Recycle your essays, like we talked about a minute ago, but carefully if you’re putting the names of colleges in the essays. Be very careful to change those, they get the wrong-named essays all the time. I think they alternate between laughing about it and being insulted so just be very careful when you’re recycling.
 
Edit your essays and even have other people help you with that editing process, or look at the essays and give you feedback, but don’t edit them so much that they lose your voice. And you certainly don’t want your essays to sound like a fifty-year-old man; you want them to sound like an eighteen-year-old teenager.  Be very careful whom you ask for advice. I think English teachers and guidance counselors are always safe because we’ve been working with teenagers for ten, twenty, thirty years, and we know what the teenage voice is supposed to sound like.
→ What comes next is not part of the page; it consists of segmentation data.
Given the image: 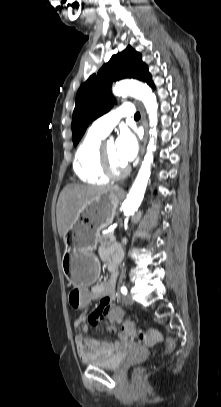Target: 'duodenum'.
Wrapping results in <instances>:
<instances>
[{
    "instance_id": "410a0bca",
    "label": "duodenum",
    "mask_w": 221,
    "mask_h": 407,
    "mask_svg": "<svg viewBox=\"0 0 221 407\" xmlns=\"http://www.w3.org/2000/svg\"><path fill=\"white\" fill-rule=\"evenodd\" d=\"M121 256H122L121 251H120L119 249H116V251H115L114 254H113L112 261H111L110 264H109V270H110L111 272H114V271H115V269H116V267H117V264H118L119 261L121 260Z\"/></svg>"
}]
</instances>
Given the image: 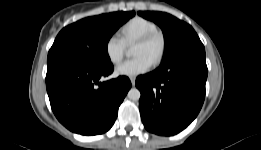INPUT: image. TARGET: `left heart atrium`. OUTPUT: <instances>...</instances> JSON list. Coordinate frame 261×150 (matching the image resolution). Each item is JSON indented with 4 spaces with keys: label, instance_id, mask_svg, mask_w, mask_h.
Segmentation results:
<instances>
[{
    "label": "left heart atrium",
    "instance_id": "39dd6f15",
    "mask_svg": "<svg viewBox=\"0 0 261 150\" xmlns=\"http://www.w3.org/2000/svg\"><path fill=\"white\" fill-rule=\"evenodd\" d=\"M153 61L146 55H139L126 60L116 67V73L122 76L136 77L150 70Z\"/></svg>",
    "mask_w": 261,
    "mask_h": 150
}]
</instances>
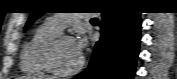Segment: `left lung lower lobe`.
Returning <instances> with one entry per match:
<instances>
[{
	"mask_svg": "<svg viewBox=\"0 0 177 79\" xmlns=\"http://www.w3.org/2000/svg\"><path fill=\"white\" fill-rule=\"evenodd\" d=\"M101 39L87 70L74 79H133L140 43L139 12L102 13Z\"/></svg>",
	"mask_w": 177,
	"mask_h": 79,
	"instance_id": "0a47b994",
	"label": "left lung lower lobe"
}]
</instances>
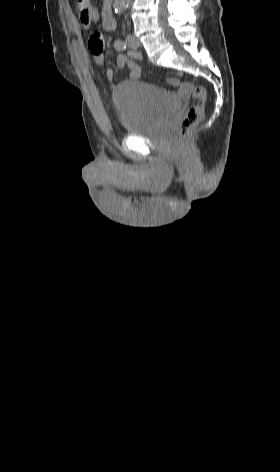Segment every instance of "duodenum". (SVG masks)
Masks as SVG:
<instances>
[{
  "mask_svg": "<svg viewBox=\"0 0 280 472\" xmlns=\"http://www.w3.org/2000/svg\"><path fill=\"white\" fill-rule=\"evenodd\" d=\"M103 26L108 31H113L116 28V20L109 4L105 6L103 11Z\"/></svg>",
  "mask_w": 280,
  "mask_h": 472,
  "instance_id": "obj_1",
  "label": "duodenum"
}]
</instances>
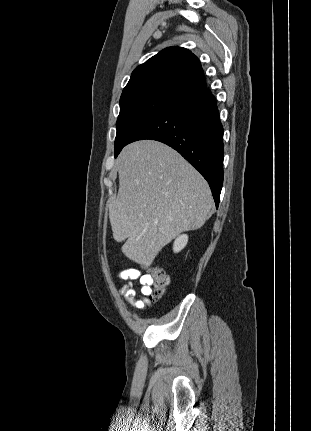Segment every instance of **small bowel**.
<instances>
[{
  "label": "small bowel",
  "mask_w": 311,
  "mask_h": 431,
  "mask_svg": "<svg viewBox=\"0 0 311 431\" xmlns=\"http://www.w3.org/2000/svg\"><path fill=\"white\" fill-rule=\"evenodd\" d=\"M116 277L121 281H129L119 289V292L134 311L143 310L149 305L148 297L151 293L149 275L143 274L137 269H125L119 271ZM137 280L141 285L139 289L135 283Z\"/></svg>",
  "instance_id": "1"
}]
</instances>
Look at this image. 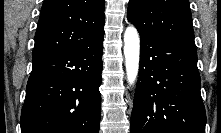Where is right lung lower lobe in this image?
<instances>
[{
	"mask_svg": "<svg viewBox=\"0 0 221 133\" xmlns=\"http://www.w3.org/2000/svg\"><path fill=\"white\" fill-rule=\"evenodd\" d=\"M103 37L33 56L21 133H99Z\"/></svg>",
	"mask_w": 221,
	"mask_h": 133,
	"instance_id": "obj_1",
	"label": "right lung lower lobe"
}]
</instances>
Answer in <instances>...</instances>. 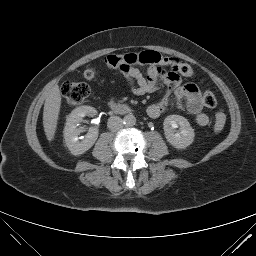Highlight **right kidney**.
Returning <instances> with one entry per match:
<instances>
[{
    "instance_id": "1",
    "label": "right kidney",
    "mask_w": 256,
    "mask_h": 256,
    "mask_svg": "<svg viewBox=\"0 0 256 256\" xmlns=\"http://www.w3.org/2000/svg\"><path fill=\"white\" fill-rule=\"evenodd\" d=\"M97 111L91 106H81L75 108L66 119L64 128V139L66 146L72 155H81L89 150L98 138L97 128H90L87 135L81 141L79 135L84 131L83 127H78L82 118L90 115H96Z\"/></svg>"
}]
</instances>
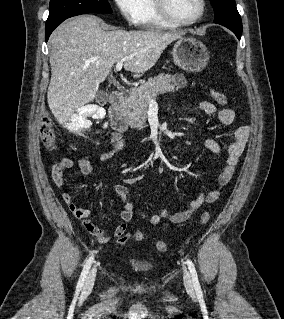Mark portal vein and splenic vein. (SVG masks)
I'll return each mask as SVG.
<instances>
[{"label":"portal vein and splenic vein","instance_id":"portal-vein-and-splenic-vein-1","mask_svg":"<svg viewBox=\"0 0 284 319\" xmlns=\"http://www.w3.org/2000/svg\"><path fill=\"white\" fill-rule=\"evenodd\" d=\"M123 62H124V59H121L119 61H117L116 63V71H120L122 69V66H123ZM155 100H151V102L153 103Z\"/></svg>","mask_w":284,"mask_h":319}]
</instances>
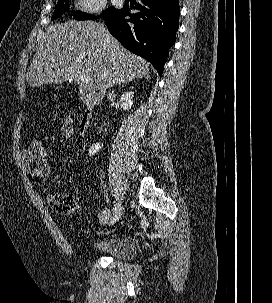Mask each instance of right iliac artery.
<instances>
[{
  "instance_id": "right-iliac-artery-1",
  "label": "right iliac artery",
  "mask_w": 272,
  "mask_h": 303,
  "mask_svg": "<svg viewBox=\"0 0 272 303\" xmlns=\"http://www.w3.org/2000/svg\"><path fill=\"white\" fill-rule=\"evenodd\" d=\"M111 209H112L111 214H112V215H116V214H117V209H118V208H117V203H116L114 206H112Z\"/></svg>"
}]
</instances>
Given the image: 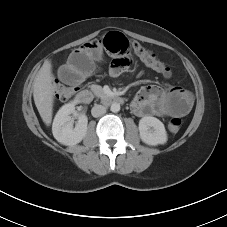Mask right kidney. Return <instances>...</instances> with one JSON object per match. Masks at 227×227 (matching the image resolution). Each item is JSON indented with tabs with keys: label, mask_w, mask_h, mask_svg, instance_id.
<instances>
[{
	"label": "right kidney",
	"mask_w": 227,
	"mask_h": 227,
	"mask_svg": "<svg viewBox=\"0 0 227 227\" xmlns=\"http://www.w3.org/2000/svg\"><path fill=\"white\" fill-rule=\"evenodd\" d=\"M74 112L75 103L71 102L62 106L54 118L52 133L54 138L63 145H76L80 143L87 134L88 120L84 114L79 116L78 123L75 128H73L70 114Z\"/></svg>",
	"instance_id": "obj_1"
}]
</instances>
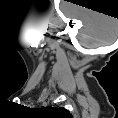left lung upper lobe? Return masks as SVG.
Segmentation results:
<instances>
[{"mask_svg": "<svg viewBox=\"0 0 118 118\" xmlns=\"http://www.w3.org/2000/svg\"><path fill=\"white\" fill-rule=\"evenodd\" d=\"M44 109L48 111V113L53 114L55 116L70 115V113L64 108L46 107Z\"/></svg>", "mask_w": 118, "mask_h": 118, "instance_id": "5c2ea615", "label": "left lung upper lobe"}]
</instances>
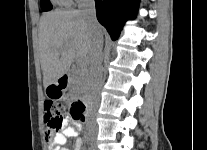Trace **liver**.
<instances>
[{
    "label": "liver",
    "instance_id": "1",
    "mask_svg": "<svg viewBox=\"0 0 207 150\" xmlns=\"http://www.w3.org/2000/svg\"><path fill=\"white\" fill-rule=\"evenodd\" d=\"M97 31L102 35L99 24ZM93 36L79 10H56L41 17L38 37L44 87L67 74L75 58L89 64Z\"/></svg>",
    "mask_w": 207,
    "mask_h": 150
}]
</instances>
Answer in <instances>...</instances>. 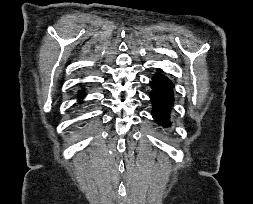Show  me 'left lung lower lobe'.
Segmentation results:
<instances>
[{
  "instance_id": "0a47b994",
  "label": "left lung lower lobe",
  "mask_w": 253,
  "mask_h": 204,
  "mask_svg": "<svg viewBox=\"0 0 253 204\" xmlns=\"http://www.w3.org/2000/svg\"><path fill=\"white\" fill-rule=\"evenodd\" d=\"M153 90L150 99L153 105L152 116L159 125L169 127L170 113L173 107V83L161 73H157L150 82Z\"/></svg>"
}]
</instances>
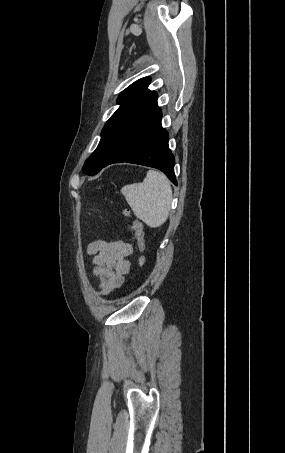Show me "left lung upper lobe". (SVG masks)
Wrapping results in <instances>:
<instances>
[{"mask_svg": "<svg viewBox=\"0 0 285 453\" xmlns=\"http://www.w3.org/2000/svg\"><path fill=\"white\" fill-rule=\"evenodd\" d=\"M150 82L149 77L139 79L119 95L117 102L120 107L103 127L98 147L85 161L83 173L97 174L124 131L157 99V93L148 89Z\"/></svg>", "mask_w": 285, "mask_h": 453, "instance_id": "1", "label": "left lung upper lobe"}]
</instances>
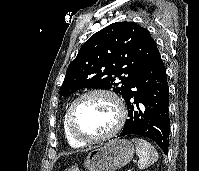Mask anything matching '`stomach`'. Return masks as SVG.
I'll return each instance as SVG.
<instances>
[{
	"label": "stomach",
	"mask_w": 199,
	"mask_h": 171,
	"mask_svg": "<svg viewBox=\"0 0 199 171\" xmlns=\"http://www.w3.org/2000/svg\"><path fill=\"white\" fill-rule=\"evenodd\" d=\"M134 154L133 144L126 139H114L88 153L84 167L88 171H115L126 166ZM65 171H80L72 165Z\"/></svg>",
	"instance_id": "0dacf381"
}]
</instances>
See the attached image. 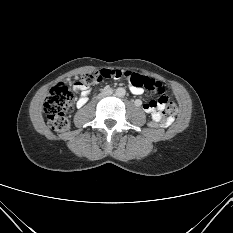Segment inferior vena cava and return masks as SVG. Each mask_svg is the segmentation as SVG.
Masks as SVG:
<instances>
[{
	"label": "inferior vena cava",
	"mask_w": 233,
	"mask_h": 233,
	"mask_svg": "<svg viewBox=\"0 0 233 233\" xmlns=\"http://www.w3.org/2000/svg\"><path fill=\"white\" fill-rule=\"evenodd\" d=\"M113 93H114L113 90L110 89V88H108V89L105 90V92H104V91L101 92L99 96H100L101 99L104 100V99L107 98V96H108V97L112 96Z\"/></svg>",
	"instance_id": "1"
}]
</instances>
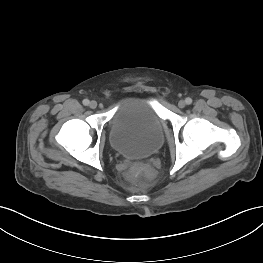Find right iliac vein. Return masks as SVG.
<instances>
[{"instance_id":"obj_1","label":"right iliac vein","mask_w":263,"mask_h":263,"mask_svg":"<svg viewBox=\"0 0 263 263\" xmlns=\"http://www.w3.org/2000/svg\"><path fill=\"white\" fill-rule=\"evenodd\" d=\"M89 107H90L91 109H95V108L97 107V102H96V101H91V102L89 103Z\"/></svg>"}]
</instances>
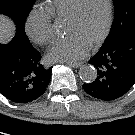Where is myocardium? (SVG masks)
Segmentation results:
<instances>
[{
    "instance_id": "1",
    "label": "myocardium",
    "mask_w": 135,
    "mask_h": 135,
    "mask_svg": "<svg viewBox=\"0 0 135 135\" xmlns=\"http://www.w3.org/2000/svg\"><path fill=\"white\" fill-rule=\"evenodd\" d=\"M83 1L84 0H77L75 2V4L73 5V8H72L70 14L67 16L66 20H74L78 16V13H79V10H80V7H81V4L83 3ZM106 4H107V18H106L105 27H104L102 33L100 34V36L90 44L91 47H96V46L100 45L102 42H104V40L107 38V36L110 33L112 21H113L112 0H106Z\"/></svg>"
}]
</instances>
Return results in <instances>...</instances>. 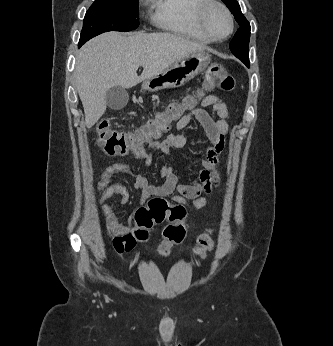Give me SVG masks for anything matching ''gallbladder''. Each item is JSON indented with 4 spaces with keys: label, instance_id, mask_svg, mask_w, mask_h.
Returning <instances> with one entry per match:
<instances>
[{
    "label": "gallbladder",
    "instance_id": "obj_1",
    "mask_svg": "<svg viewBox=\"0 0 333 346\" xmlns=\"http://www.w3.org/2000/svg\"><path fill=\"white\" fill-rule=\"evenodd\" d=\"M105 100L110 109L120 110L127 105L129 95L125 88L114 86L106 92Z\"/></svg>",
    "mask_w": 333,
    "mask_h": 346
}]
</instances>
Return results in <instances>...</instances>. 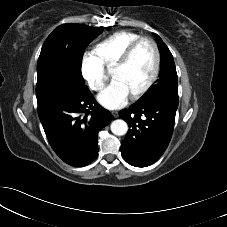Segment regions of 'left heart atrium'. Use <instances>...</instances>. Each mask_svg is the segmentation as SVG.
I'll list each match as a JSON object with an SVG mask.
<instances>
[{
	"label": "left heart atrium",
	"instance_id": "obj_1",
	"mask_svg": "<svg viewBox=\"0 0 227 227\" xmlns=\"http://www.w3.org/2000/svg\"><path fill=\"white\" fill-rule=\"evenodd\" d=\"M129 91L117 79L112 82L98 95L99 103L107 109H118L124 106L129 99Z\"/></svg>",
	"mask_w": 227,
	"mask_h": 227
}]
</instances>
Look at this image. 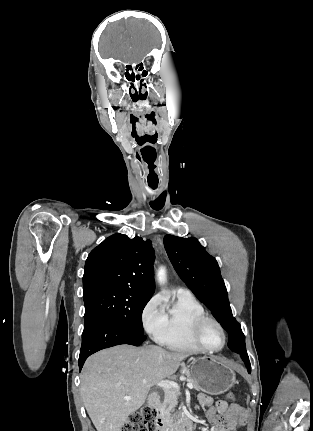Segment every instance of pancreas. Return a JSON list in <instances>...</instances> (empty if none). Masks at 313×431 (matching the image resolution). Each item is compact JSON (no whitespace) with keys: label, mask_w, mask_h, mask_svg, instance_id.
Segmentation results:
<instances>
[{"label":"pancreas","mask_w":313,"mask_h":431,"mask_svg":"<svg viewBox=\"0 0 313 431\" xmlns=\"http://www.w3.org/2000/svg\"><path fill=\"white\" fill-rule=\"evenodd\" d=\"M187 381L193 384V388L195 390H200V386L198 383L190 376V373L186 371ZM178 404V392L175 389H165L164 390V398L161 403L158 405V411L165 416L170 422H173L175 414L174 408ZM181 413H178L180 416Z\"/></svg>","instance_id":"obj_1"}]
</instances>
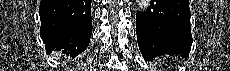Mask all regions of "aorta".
Returning a JSON list of instances; mask_svg holds the SVG:
<instances>
[{
  "mask_svg": "<svg viewBox=\"0 0 230 71\" xmlns=\"http://www.w3.org/2000/svg\"><path fill=\"white\" fill-rule=\"evenodd\" d=\"M137 4L142 11H146L150 6V0H136Z\"/></svg>",
  "mask_w": 230,
  "mask_h": 71,
  "instance_id": "obj_1",
  "label": "aorta"
}]
</instances>
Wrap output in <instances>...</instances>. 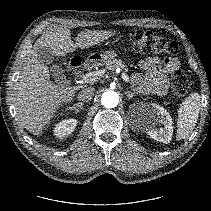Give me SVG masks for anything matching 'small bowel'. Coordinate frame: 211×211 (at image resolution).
Wrapping results in <instances>:
<instances>
[{"instance_id": "1", "label": "small bowel", "mask_w": 211, "mask_h": 211, "mask_svg": "<svg viewBox=\"0 0 211 211\" xmlns=\"http://www.w3.org/2000/svg\"><path fill=\"white\" fill-rule=\"evenodd\" d=\"M140 67L145 74L133 75L137 87L143 92L161 96L167 92L169 75L179 67V62L175 58L163 61L159 57H148L140 61Z\"/></svg>"}]
</instances>
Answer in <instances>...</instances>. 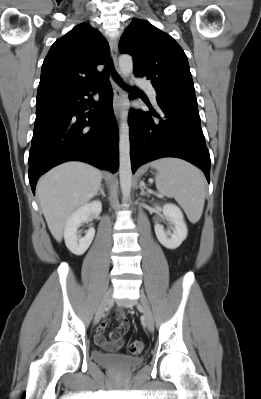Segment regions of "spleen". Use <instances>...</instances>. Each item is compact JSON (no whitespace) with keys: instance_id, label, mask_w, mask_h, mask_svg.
I'll return each instance as SVG.
<instances>
[{"instance_id":"1","label":"spleen","mask_w":261,"mask_h":399,"mask_svg":"<svg viewBox=\"0 0 261 399\" xmlns=\"http://www.w3.org/2000/svg\"><path fill=\"white\" fill-rule=\"evenodd\" d=\"M157 169V189L167 197H174L192 223L199 221L205 202L206 181L202 172L190 163L177 158L153 161Z\"/></svg>"}]
</instances>
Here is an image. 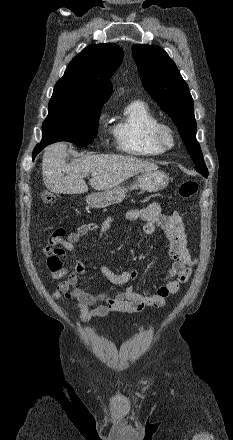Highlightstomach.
Returning a JSON list of instances; mask_svg holds the SVG:
<instances>
[{
    "label": "stomach",
    "mask_w": 233,
    "mask_h": 440,
    "mask_svg": "<svg viewBox=\"0 0 233 440\" xmlns=\"http://www.w3.org/2000/svg\"><path fill=\"white\" fill-rule=\"evenodd\" d=\"M169 183V178L166 173L160 170L144 171L136 176V181L130 187L116 186L111 189L92 193L86 197V203L91 208H105L122 202L128 189H141L148 192H157L165 188Z\"/></svg>",
    "instance_id": "0dacf381"
}]
</instances>
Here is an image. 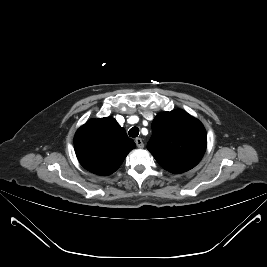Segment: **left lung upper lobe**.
<instances>
[{"label":"left lung upper lobe","instance_id":"left-lung-upper-lobe-1","mask_svg":"<svg viewBox=\"0 0 267 267\" xmlns=\"http://www.w3.org/2000/svg\"><path fill=\"white\" fill-rule=\"evenodd\" d=\"M207 146L199 120L183 110L159 113L152 123L147 149L165 170L178 174L195 167Z\"/></svg>","mask_w":267,"mask_h":267}]
</instances>
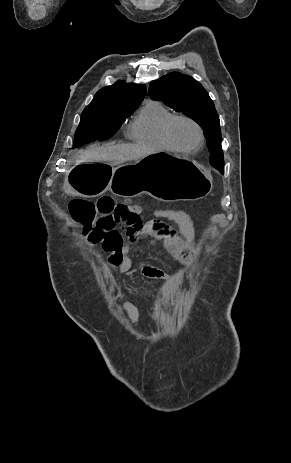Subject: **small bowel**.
Here are the masks:
<instances>
[{
  "mask_svg": "<svg viewBox=\"0 0 291 463\" xmlns=\"http://www.w3.org/2000/svg\"><path fill=\"white\" fill-rule=\"evenodd\" d=\"M168 222L174 223L178 229H172ZM123 234L127 236L125 240ZM141 239H146L155 248L164 242L167 250L187 272L192 268L198 256V248L194 241V229L188 215L179 210L161 209L153 213L150 220L143 221L140 208L131 205L130 213L121 228L110 230L95 229L85 234L86 244L90 247L102 246L110 254L108 260L109 273L126 272L132 268L129 256L131 247ZM140 272L150 278L167 281L170 275L144 262Z\"/></svg>",
  "mask_w": 291,
  "mask_h": 463,
  "instance_id": "1",
  "label": "small bowel"
}]
</instances>
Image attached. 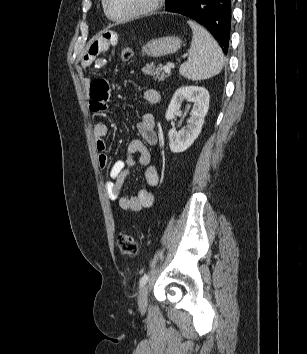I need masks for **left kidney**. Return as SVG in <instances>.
<instances>
[{
    "instance_id": "left-kidney-1",
    "label": "left kidney",
    "mask_w": 307,
    "mask_h": 354,
    "mask_svg": "<svg viewBox=\"0 0 307 354\" xmlns=\"http://www.w3.org/2000/svg\"><path fill=\"white\" fill-rule=\"evenodd\" d=\"M209 99V92L203 87L184 86L176 90L166 111L165 117L168 121L175 118L184 101L193 102L196 107L192 110L186 127L180 131H176L175 128L169 130V146L173 153L187 150L199 136L208 112Z\"/></svg>"
}]
</instances>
Parents and aunts and uncles and well-meaning relatives might be good choices but can often make you sound too mature. And anybody who has been reading teenage writing for twenty years can spot adult writing at fifty paces. So be very, very careful about having a different voice than your own, or just editing the flavor and the voice right out of a piece when you get too many editors. So I recommend just one or two editors, but don’t go much past that or you can start to edit the voice right out of the piece.
 
So those are my best tips for you and the number one piece of advice I have is you should write those essays in the summertime. Get them done before school starts; trust me, kid, I’ve been doing this for years. You’ll save yourself a world of hurt in the fall.
 
All right…take care, good luck! Bye!